During World War I, d’Arcis was active in furthering industrial and economic relations between Switzerland and France and between Switzerland and the United States. She also led fundraising efforts to provide food for child victims of the war in neutral Switzerland and was one of the founders of the International Union of the Save the Children Fund.
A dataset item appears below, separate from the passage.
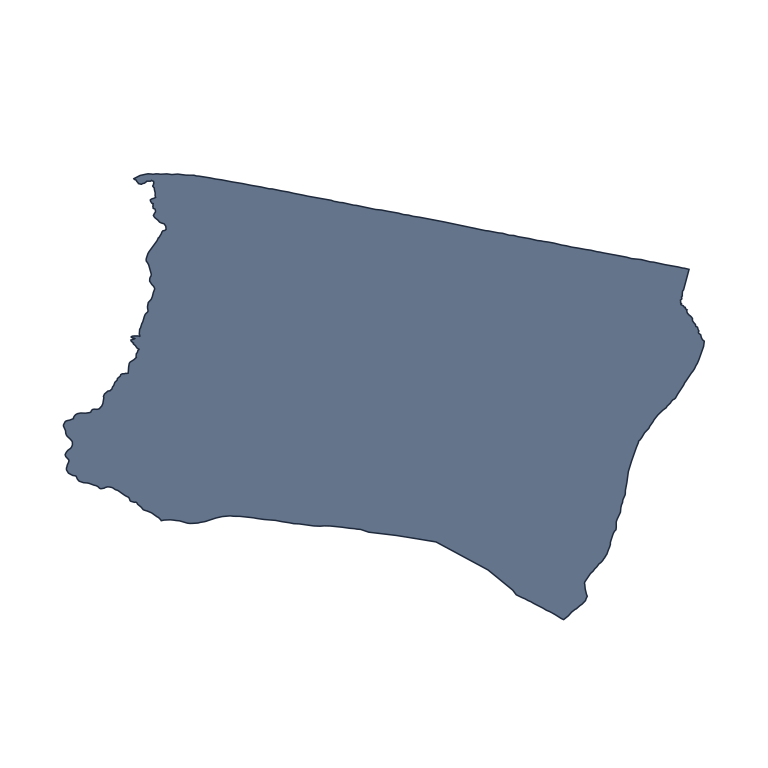 outline of Omhajer, Gash Barka, Eritrea, rotated 105°
{"feature_id": "51966322B84792340140154", "entity_name": "Omhajer", "entity_type": "district", "adm_level": 2, "iso_a3": "ERI", "parent_name": "Eritrea", "parent_adm1": "Gash Barka", "projection": "equal_earth", "projection_center": [36.816, 14.649], "detail": "fine", "context": "isolated", "style": "filled", "palette": "slate", "viewbox_px": 768, "rotation_deg": 105, "n_neighbors": 0, "source": "geoboundaries", "source_scale": "gbopen_adm2", "svg_char_len": 6143}
<svg xmlns="http://www.w3.org/2000/svg" viewBox="0 0 768 768"><g transform="rotate(105 384 384)"><path d="M464.7,122.2L462.1,122.6L457.1,124.0L454.3,123.8L446.7,122.4L442.2,123.2L439.2,123.3L436.8,122.9L434.1,123.3L428.7,122.4L427.1,122.6L424.3,123.3L416.2,123.9L405.4,125.3L394.3,124.9L379.9,123.8L374.7,123.1L373.3,123.3L371.7,122.2L368.8,121.1L363.7,119.7L358.3,116.7L355.9,116.3L350.9,114.4L348.7,113.9L342.9,111.4L337.0,107.8L333.8,105.2L332.3,104.9L328.2,102.4L326.4,101.9L324.4,100.8L323.4,99.6L322.2,98.8L317.8,97.7L307.6,94.3L304.6,93.8L304.0,93.4L294.0,90.0L291.6,88.9L288.8,88.0L285.3,87.4L283.1,86.7L278.8,86.1L265.0,85.0L259.8,85.7L259.5,86.1L259.0,87.5L257.8,88.8L256.6,89.7L254.5,90.8L253.5,93.2L252.4,93.8L251.3,93.5L250.1,94.7L248.1,95.8L247.9,96.1L247.7,97.7L245.7,98.7L245.3,99.6L243.2,102.3L242.4,102.5L242.1,102.8L241.0,102.9L240.0,104.0L239.0,105.6L238.6,106.8L237.2,109.0L236.5,109.7L234.9,110.5L234.5,110.7L233.9,110.4L233.4,111.9L233.1,112.4L232.0,112.8L232.0,113.9L231.0,115.1L230.5,117.6L230.1,118.0L229.8,118.1L229.3,117.6L228.6,118.6L227.5,118.8L226.3,119.4L224.9,118.4L224.1,118.5L223.0,119.2L221.7,118.6L221.0,118.9L217.7,119.6L216.5,119.5L215.6,119.0L194.3,119.0L194.4,123.9L194.7,125.4L194.8,130.1L196.0,143.6L196.5,155.1L197.1,158.5L197.2,167.7L198.8,177.4L198.7,182.5L200.6,206.6L200.7,209.5L201.1,212.5L201.2,218.7L201.9,224.1L202.5,232.0L203.2,238.1L203.3,243.7L203.8,248.2L203.9,256.3L204.4,262.4L205.0,266.9L205.1,269.3L205.7,273.0L205.9,281.3L207.0,292.6L206.9,297.0L207.9,301.6L207.7,308.4L208.4,312.6L209.1,322.7L209.6,325.8L211.9,368.4L213.7,392.9L214.5,399.2L214.5,404.0L215.3,409.0L215.2,414.1L216.2,425.3L216.6,431.5L217.6,437.3L218.6,456.9L219.1,459.4L219.5,470.9L220.1,473.8L220.2,476.7L220.5,479.6L220.2,482.5L222.3,506.2L222.5,511.2L223.2,520.8L223.3,526.0L224.0,533.2L224.5,542.5L225.2,545.6L225.5,553.8L226.5,563.9L227.0,572.6L228.1,583.2L228.8,593.7L229.6,599.7L229.9,605.2L231.1,616.6L231.6,619.0L231.5,621.5L233.5,629.2L234.6,637.6L236.6,643.1L237.2,648.0L239.2,654.1L239.5,656.5L240.0,658.6L241.3,661.6L241.3,662.5L242.0,666.3L243.3,669.0L245.7,673.6L250.4,678.8L250.8,678.4L250.7,677.9L251.0,677.9L251.3,675.9L252.2,675.4L253.3,673.6L254.0,673.1L253.9,670.3L253.8,669.9L252.8,669.0L252.2,667.6L250.9,666.4L249.5,665.6L248.5,661.9L247.5,661.3L247.8,660.2L247.9,659.1L248.2,658.9L249.5,658.3L250.6,658.5L251.1,658.2L252.5,658.7L252.9,658.5L254.1,656.7L255.9,656.0L258.7,654.4L261.2,653.9L262.9,652.9L264.2,654.4L265.1,656.0L266.5,657.3L266.8,657.4L268.0,656.7L269.5,655.0L269.5,653.6L270.8,653.6L271.5,653.1L272.2,653.3L273.1,652.7L273.8,652.7L274.2,651.9L274.2,650.8L274.4,650.4L276.0,649.5L277.3,649.3L278.7,650.0L279.5,650.0L280.8,650.4L281.9,649.4L282.7,648.3L284.2,644.9L285.7,642.7L286.1,640.8L286.2,637.8L288.1,635.6L291.1,634.5L292.5,635.6L293.2,637.2L294.8,637.9L296.5,638.0L300.9,639.3L301.2,639.8L304.3,640.3L317.2,645.3L319.2,645.8L324.2,646.1L325.8,645.9L327.1,645.2L327.8,644.1L329.9,642.1L338.2,637.2L339.8,637.0L341.5,637.5L343.1,637.5L345.3,637.0L348.0,634.0L349.1,632.1L349.8,631.3L351.0,630.3L351.8,630.1L355.2,630.5L359.6,630.4L362.5,630.8L366.3,632.8L370.4,632.5L372.0,632.0L374.0,631.0L375.1,630.8L376.2,631.3L377.2,632.0L378.6,632.7L380.8,633.0L386.3,633.1L388.6,633.6L392.8,633.7L394.4,634.2L399.2,633.3L400.1,632.5L401.1,632.2L401.3,632.4L401.2,633.8L402.3,637.9L403.0,639.6L403.9,640.4L404.3,640.2L404.6,638.3L404.4,637.5L404.6,636.5L405.1,636.8L405.3,637.2L407.1,639.9L408.2,639.1L409.3,636.6L409.7,636.8L410.2,636.4L411.3,634.0L412.1,633.2L413.5,631.4L413.6,629.9L414.0,629.6L415.5,630.4L417.4,630.4L418.9,631.1L421.6,630.6L422.3,630.1L425.3,631.9L428.4,634.8L429.9,635.4L433.6,635.1L439.7,633.9L440.4,635.2L440.5,636.2L441.2,637.3L441.9,639.5L443.1,640.7L444.7,640.8L447.6,642.9L449.4,642.8L452.0,644.4L455.5,644.7L457.0,645.4L459.5,645.6L460.8,646.6L461.4,646.8L462.3,648.9L466.0,651.4L468.6,651.8L469.7,651.1L475.7,650.5L478.6,651.0L479.8,651.8L481.2,652.4L481.9,653.0L482.6,654.2L482.9,655.3L483.3,657.4L483.9,658.7L485.0,659.6L487.1,660.0L487.7,660.8L489.5,664.9L490.5,669.4L492.0,672.5L493.5,674.0L495.4,674.9L496.9,675.2L497.8,675.0L500.2,678.2L501.1,680.1L502.0,681.5L502.8,682.2L506.3,683.0L507.5,682.8L511.6,679.5L513.9,678.7L515.4,677.7L516.5,676.5L518.4,672.9L519.8,670.8L520.7,670.0L523.5,669.2L525.8,669.5L527.3,670.1L529.7,672.1L531.6,673.0L533.3,673.5L534.9,673.7L536.5,672.6L538.7,669.1L539.7,668.4L541.6,668.5L544.5,669.0L545.8,668.8L546.6,669.0L548.3,668.8L549.3,668.3L551.8,665.7L552.9,661.0L552.6,658.3L552.8,657.5L555.2,655.6L556.6,653.7L556.8,652.9L557.1,648.7L556.4,645.0L556.3,643.3L556.8,637.8L556.7,636.0L557.1,633.9L558.3,631.8L558.5,630.9L558.4,630.2L557.1,627.4L556.0,626.3L554.8,624.2L554.5,622.1L554.4,619.7L554.7,618.6L555.6,616.1L555.7,613.6L558.3,606.6L558.9,604.8L559.5,601.7L560.3,600.5L562.4,599.1L562.8,598.3L562.9,594.4L562.4,593.5L562.5,592.4L562.9,591.8L563.9,590.9L565.8,586.7L567.7,584.1L567.9,582.9L568.0,579.9L568.6,575.2L571.0,568.9L571.3,567.3L572.9,564.6L573.7,563.8L572.4,561.3L570.5,555.3L569.9,551.6L569.7,549.5L569.1,546.2L569.3,537.9L569.1,536.4L568.9,535.2L568.0,532.3L566.4,527.6L565.3,525.8L563.4,521.6L562.4,519.9L561.6,518.8L556.9,511.6L553.9,505.9L551.2,498.5L550.7,495.1L549.1,488.8L547.0,475.2L546.8,472.0L545.9,464.7L543.8,453.4L543.4,447.0L542.5,439.2L542.3,435.1L541.1,429.8L539.3,415.2L537.9,408.9L536.5,405.0L535.1,399.2L533.2,387.5L532.2,379.4L531.4,375.2L531.2,372.7L530.5,368.9L531.1,360.5L527.1,332.8L523.1,292.9L536.7,235.4L549.8,206.3L553.4,201.7L554.6,195.4L555.0,192.2L555.9,188.8L556.3,185.7L557.2,182.7L559.4,172.2L560.5,168.7L561.0,164.8L562.5,158.9L564.7,151.9L565.1,149.5L560.2,145.9L555.9,143.8L552.0,140.9L551.5,140.1L547.5,137.5L545.4,135.7L541.1,133.3L538.9,133.2L536.4,132.7L534.7,134.0L529.9,136.6L525.6,138.2L524.6,138.8L523.2,138.8L513.6,135.5L510.5,133.5L508.2,132.7L505.5,131.1L502.1,129.8L500.6,128.5L498.8,127.5L496.7,126.6L496.1,126.6L494.6,125.8L493.8,125.8L493.3,125.4L492.2,125.3L491.0,124.7L485.9,124.3L483.1,123.9L480.3,123.8L478.6,124.3L477.3,124.3L471.0,124.0L468.7,123.8L466.5,123.2L464.7,122.2Z" fill="#64748b" stroke="#1e293b" stroke-width="1.5"/></g></svg>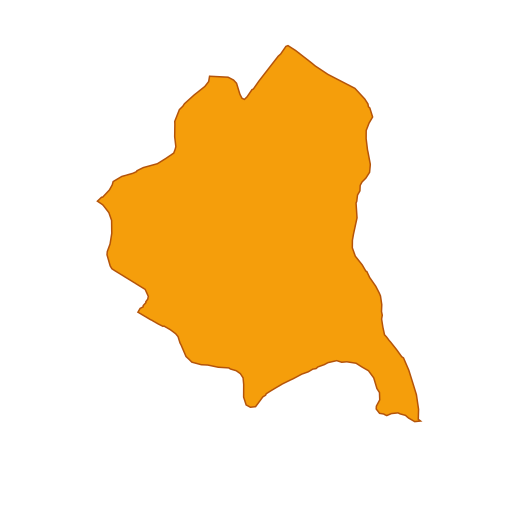 San José Pinula, Guatemala (orthographic projection), rotated 77°
{"feature_id": "79465075B29005595464714", "entity_name": "San José Pinula", "entity_type": "district", "adm_level": 2, "iso_a3": "GTM", "parent_name": "Guatemala", "parent_adm1": "", "projection": "orthographic", "projection_center": [-90.33, 14.549], "detail": "fine", "context": "isolated", "style": "filled", "palette": "amber", "viewbox_px": 512, "rotation_deg": 77, "n_neighbors": 0, "source": "geoboundaries", "source_scale": "gbopen_adm2", "svg_char_len": 2365}
<svg xmlns="http://www.w3.org/2000/svg" viewBox="0 0 512 512"><g transform="rotate(77 256 256)"><path d="M166.9,398.2L171.4,394.0L172.6,393.3L180.7,389.6L188.9,388.7L198.5,390.8L201.4,391.4L211.5,395.5L218.2,399.9L221.3,400.9L232.9,400.3L236.0,399.3L238.4,397.0L263.6,371.5L271.1,370.0L273.7,371.2L275.7,373.6L276.7,373.8L278.9,377.0L280.2,377.5L281.0,380.7L284.2,383.7L294.4,373.0L295.1,372.0L296.6,370.5L300.2,366.6L303.6,362.5L303.6,361.4L308.5,356.1L313.6,351.8L317.0,350.1L323.6,349.6L326.3,348.9L328.1,348.6L338.2,346.8L341.9,344.3L345.0,342.4L349.6,333.8L351.4,327.5L355.9,317.8L358.9,307.7L360.3,306.4L363.3,301.1L367.1,297.7L371.8,296.0L378.4,296.9L390.7,299.8L398.9,299.1L402.1,295.5L402.7,290.3L394.8,281.0L393.8,278.0L392.5,277.0L390.8,272.2L389.3,267.6L386.6,259.1L384.6,250.6L384.0,247.6L381.4,238.0L380.6,231.1L379.0,226.1L379.2,222.8L378.0,220.6L377.2,213.9L376.1,209.9L376.1,200.9L378.8,196.4L379.5,191.3L383.0,182.6L388.0,177.7L393.1,172.2L401.2,168.7L412.3,168.0L416.8,166.4L424.0,167.8L429.4,172.5L432.1,173.3L437.1,171.0L438.7,167.1L439.6,166.2L440.9,164.5L440.0,159.5L440.8,152.9L442.2,151.2L444.9,146.2L446.2,145.3L448.2,143.8L453.1,138.6L453.8,132.8L451.6,134.6L442.0,132.1L427.2,130.9L414.9,131.8L401.7,132.8L388.5,135.2L386.9,136.7L378.6,140.2L370.2,144.2L368.0,145.4L366.5,146.0L364.1,147.1L361.7,148.5L354.0,148.4L345.7,147.8L342.1,146.3L338.3,146.2L331.7,144.4L322.9,143.7L320.0,144.2L312.5,146.1L302.5,150.1L296.1,151.5L295.4,152.4L288.6,154.5L278.5,159.3L269.7,160.3L262.3,158.5L256.4,156.0L241.6,149.0L226.9,146.6L225.3,145.5L219.5,143.4L215.9,140.1L210.6,138.6L207.7,136.0L204.8,131.4L200.0,126.5L193.7,124.4L192.2,124.0L179.7,123.5L177.7,123.5L166.5,122.3L158.5,120.4L152.0,116.0L146.8,111.1L137.4,111.8L135.8,112.9L133.1,112.7L127.5,114.7L114.9,121.9L95.2,145.1L84.1,155.6L80.8,158.1L64.9,171.0L58.2,177.5L58.5,179.7L64.8,186.6L66.3,189.4L86.2,213.8L92.7,221.0L93.0,222.5L98.9,228.9L100.8,232.1L99.1,234.2L94.8,235.3L83.3,236.1L79.5,238.3L77.6,240.5L75.5,243.0L70.4,260.8L75.4,262.9L79.3,267.7L85.2,280.1L91.5,291.4L93.6,293.6L96.1,297.7L106.6,304.9L109.3,305.4L121.5,308.4L131.4,309.5L133.9,310.8L137.2,313.0L140.8,322.3L143.9,331.4L144.5,345.9L146.1,352.8L146.9,353.4L147.7,357.2L148.3,368.9L151.3,378.4L154.4,380.1L158.7,384.0L164.2,392.2L164.0,393.3L166.9,398.2Z" fill="#f59e0b" stroke="#b45309" stroke-width="1.5"/></g></svg>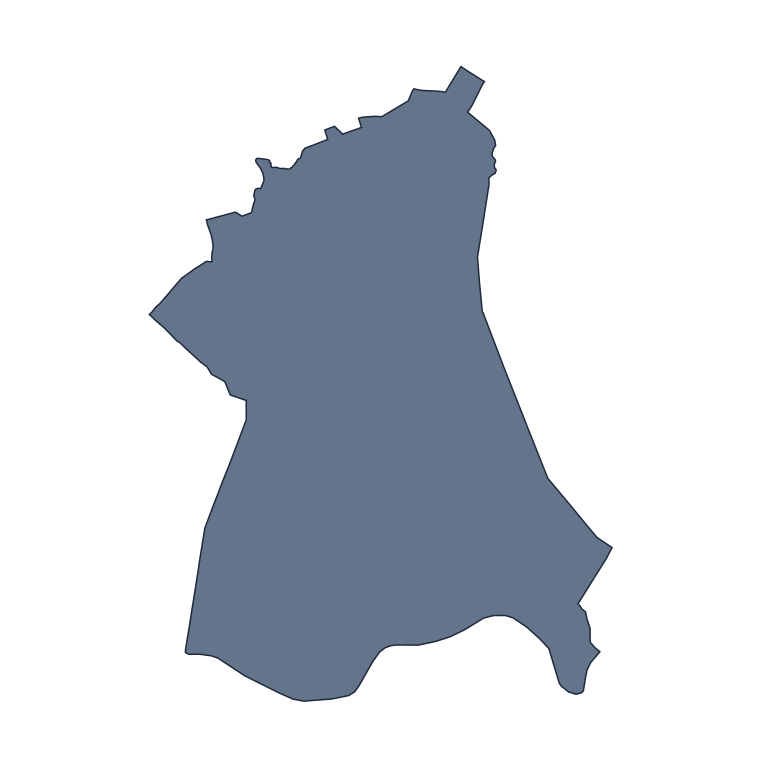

In the interwar period d’Arcis served as a treasurer of the Peace and Disarmament Committee of the Women's International Organizations. She led the committee's fundraising efforts and in 1934 launched fundraising campaign urging American manufactures of consumer goods to recognize that peace time production was more profitable than manufacturing for wars. Peace and Disarmament Committee published a "Peace-Roll of Industry" in which such corporations as General Motors, U.S. Steel, and Shell Union Oil declared peace essential to prosperity.

== Views ==
Clara Guthrie d’Arcis believed that education for peace, led by women, could create a peaceful world order. She asserted that women had a special role to play in peace buildings, having maternal concern for the preservation of human life. Her experience as a peace activist and international businesswoman convinced her that economic causes of war were paramount. She argued that bankers and industrialists who funded wars and produced arms and war materials had to be re-educated to invest in consumer and other peacetime products. D’Arcis believed that moral considerations must influence business decisions and businessmen must promote peace and disarmament.